Q1 2023: Breaking Negative Streak
This is a significant development as the crypto market seems to be recovering from the bear season that spanned across most of 2022. Bitcoin broke its quarter-long negative streak in Q1 2023, posting quarterly returns of 71.77%. For 2022, it had recorded negative returns every quarter, with Q2 being the worst due to the fall of the Terra ecosystem (-56.20%).
Positive Monthly Returns
For monthly returns, Bitcoin has also been positive in 2023 compared to 2022 when it had only four green months; recording just one negative this year so far – -16.23% and -3.59% in November and December respectively). BTC started January with 39.63% monthly returns breaking this streak followed by 0 .03%, March 7th 19th April 17th 29th May 11th 23rd June 5th 17th July 1st 13th August 3rd 15th September 7th 19th October 2nd 14st November 6th 18st December 4th 16st 2021/22 calendar – 0%.
Crypto Market Regaining Strength
The strong performance indicates that investor confidence is returning to cryptocurrencies as institutional investors have increasingly invested into BTC over recent months backed by various macroeconomic events such as inflation concerns which have caused traditional assets like stocks to lose value while maintaining their bullish stance on digital assets like bitcoin instead because they are seen as safer investments during times of economic uncertainty or risk aversion among traders/investors alike–regardless if these are short term or long term traders/investors — either way this has helped propel BTC higher throughout many different markets across multiple countries/regions worldwide thus increasing its overall demand & relative price appreciation accordingly; making it an attractive option even during bear markets when other assets might not perform well during those periods too!

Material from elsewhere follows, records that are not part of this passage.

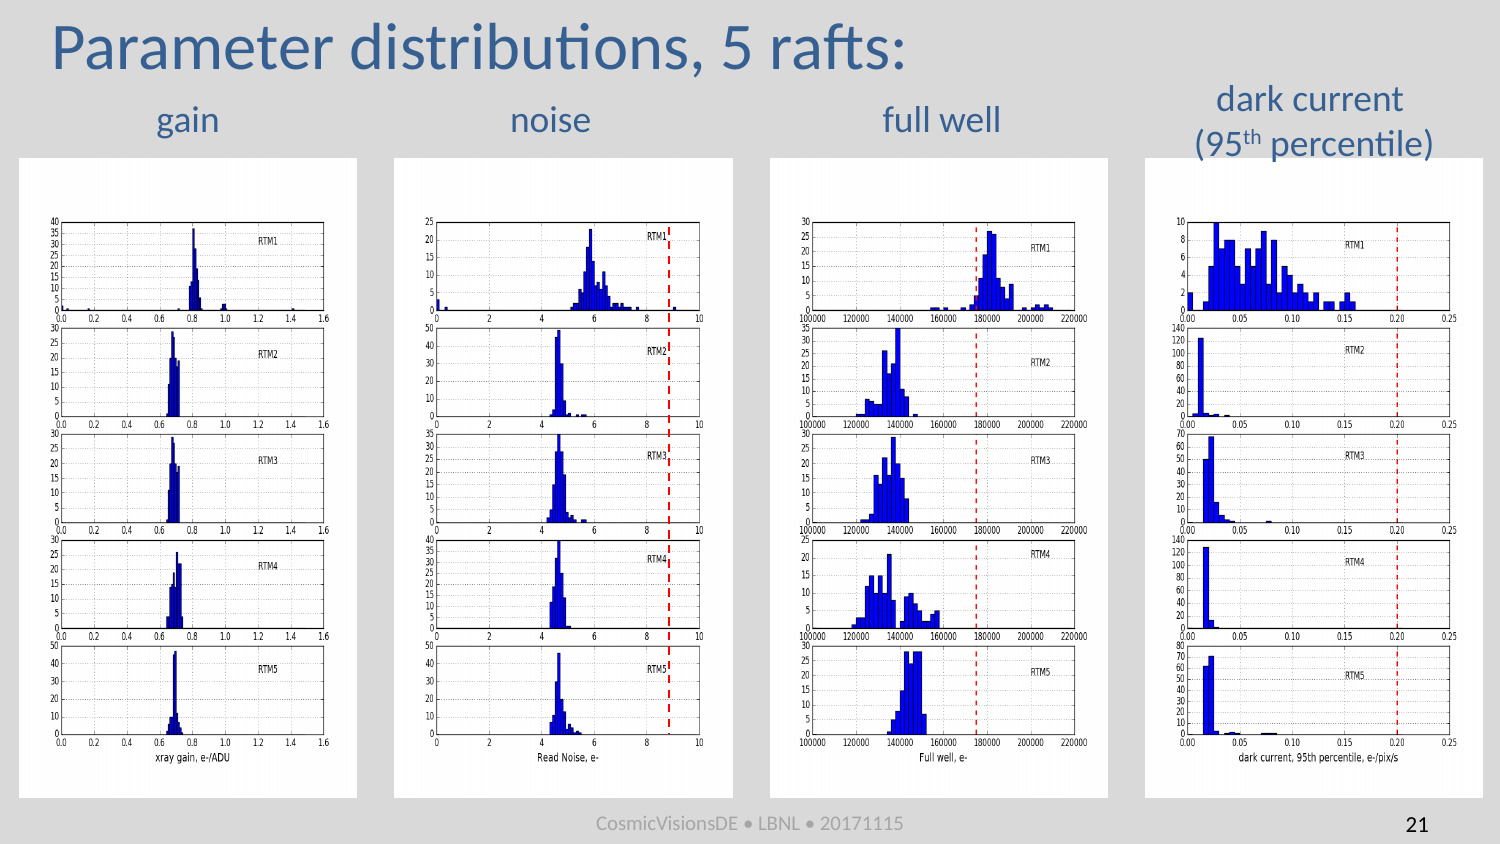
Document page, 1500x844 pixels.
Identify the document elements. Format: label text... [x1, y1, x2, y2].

picture [1145, 158, 1484, 799]
picture [769, 158, 1108, 799]
text_box gain [141, 87, 235, 148]
text_box full well [867, 87, 1017, 148]
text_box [394, 158, 733, 799]
text_box noise [495, 87, 607, 148]
picture [19, 158, 358, 799]
text_box dark current (95th percentile) [1145, 66, 1483, 158]
title Parameter distributions, 5 rafts: [36, 9, 1467, 77]
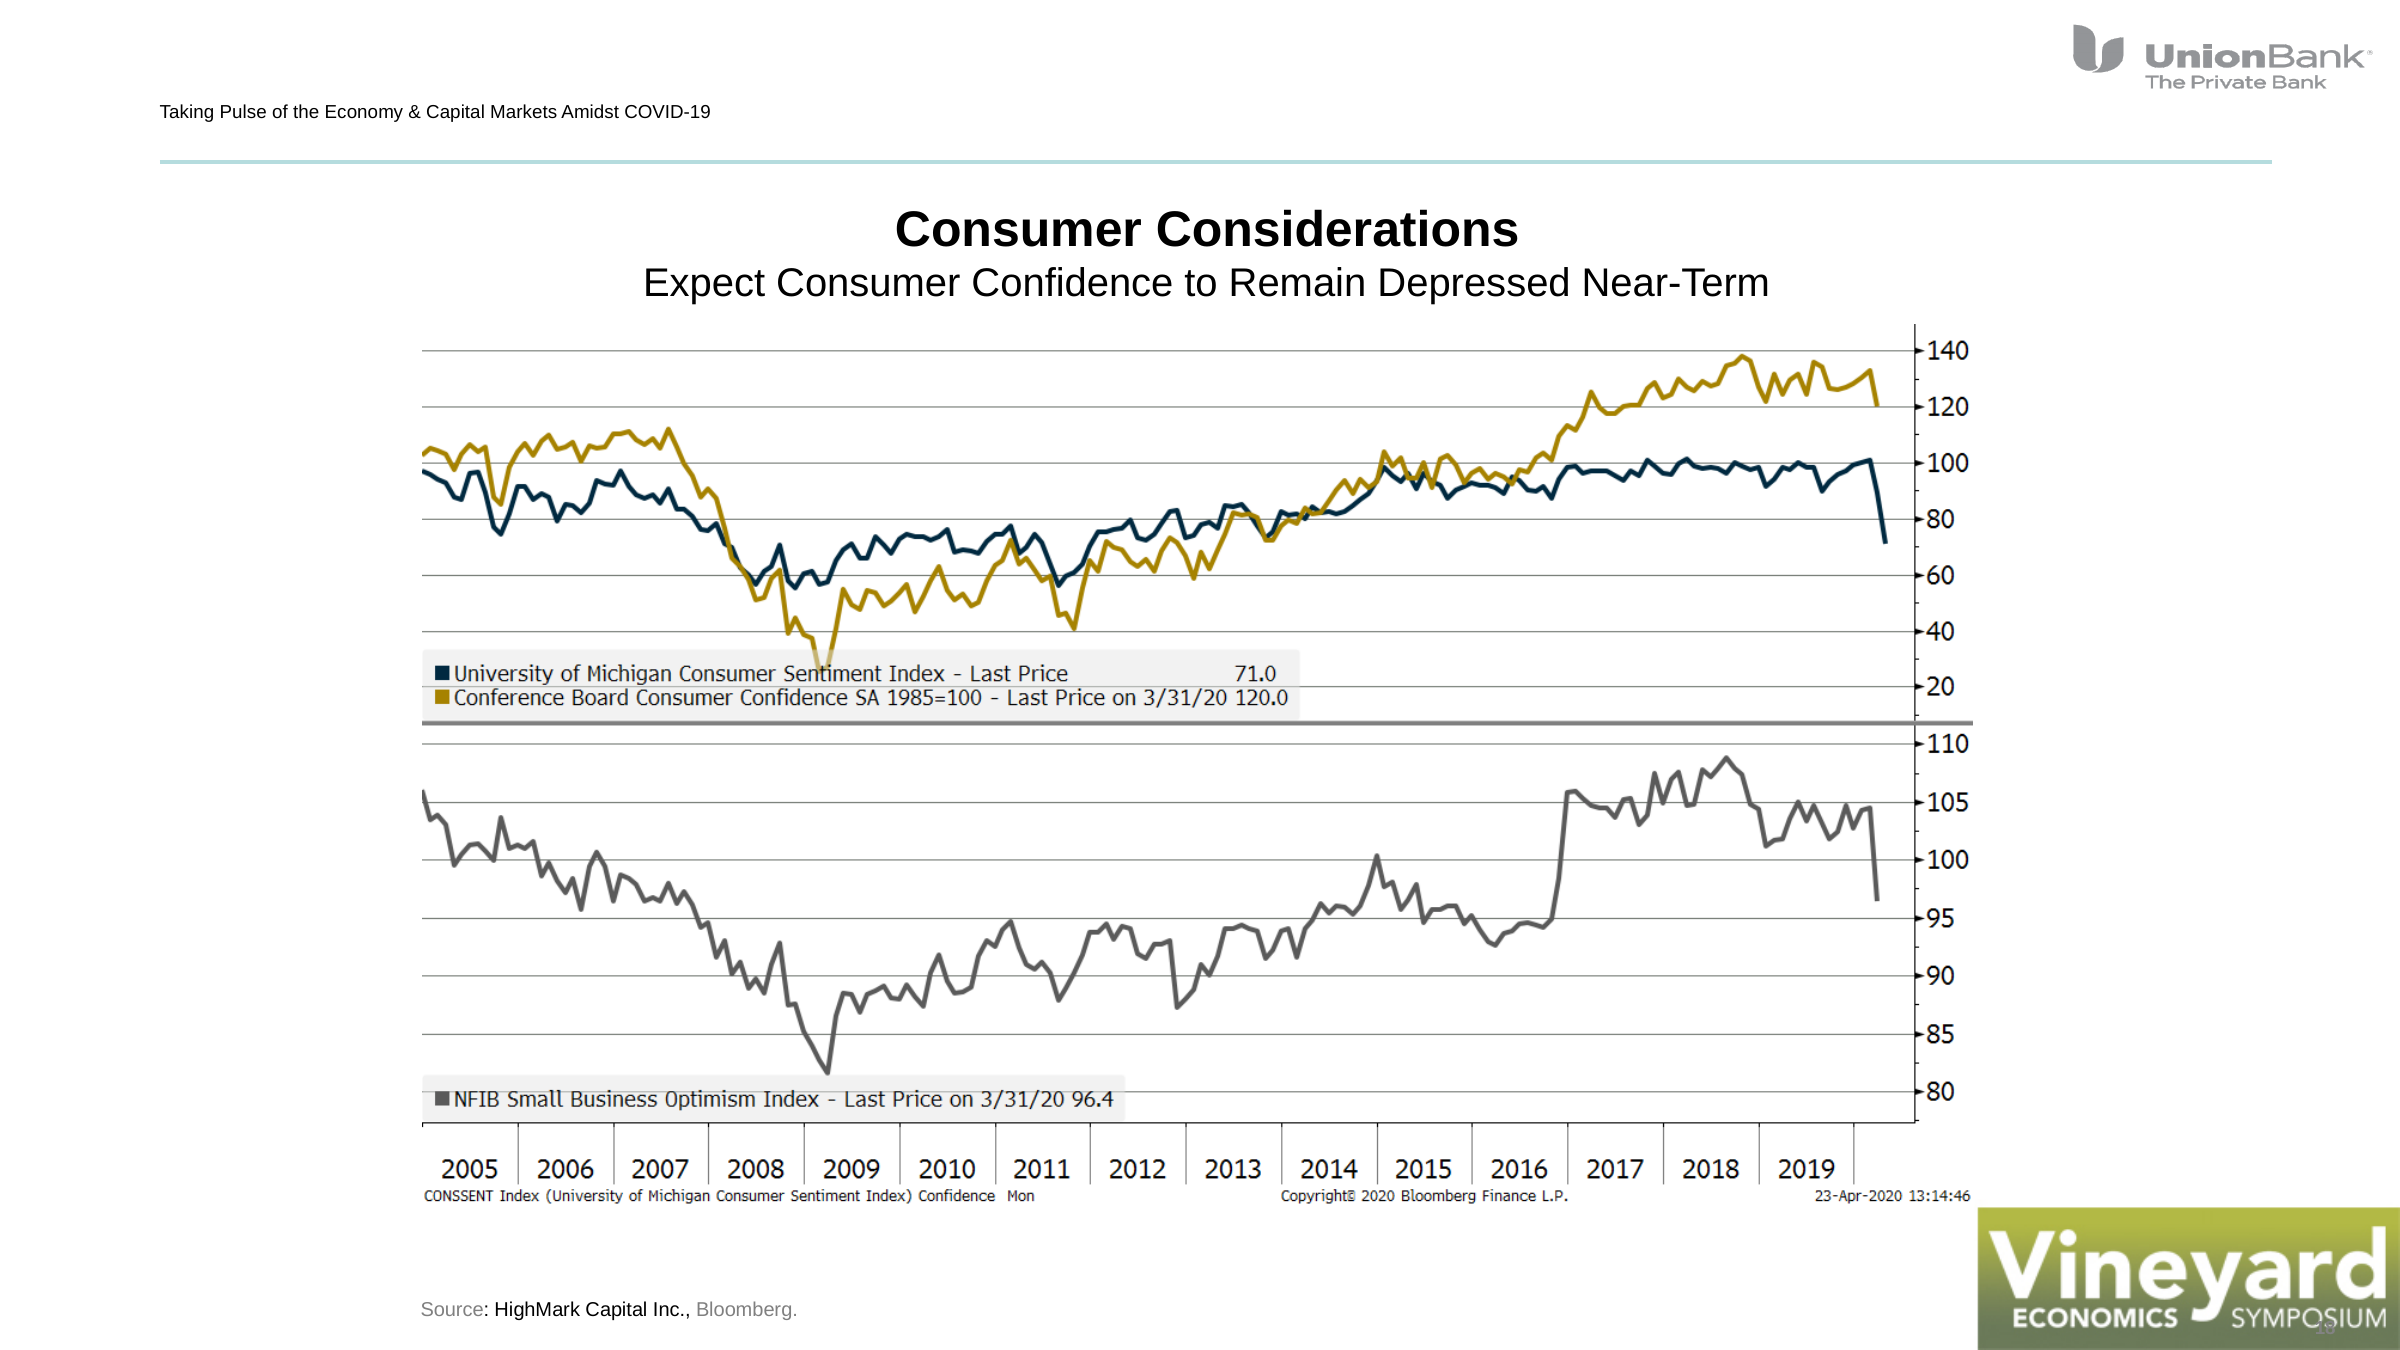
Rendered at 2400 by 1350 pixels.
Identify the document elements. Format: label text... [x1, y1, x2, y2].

list Taking Pulse of the Economy & Capital Markets Amidst COVID-19 [159, 84, 773, 162]
picture [0, 0, 2400, 1350]
text_box Source: HighMark Capital Inc., Bloomberg. [420, 1282, 1864, 1335]
title Consumer Considerations Expect Consumer Confidence to Remain Depressed Near-Term [394, 196, 2021, 296]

Increased Adoption & Institutional Interest
Furthermore there has been increased adoption from both retail customers & institutional investors alike which further helps support BTC’s long-term outlook as more people become aware/educated about cryptocurrencies & blockchain technology which could eventually lead towards mainstream acceptance once regulatory frameworks catch up accordingly too–something that will likely happen sooner rather than later given current trends surrounding governments around world looking into implementing new regulations surrounding digital asset trading activities etc.. All these factors combined make now an especially good time for investors looking to get involved with cryptocurrencies if they haven’t already done so yet!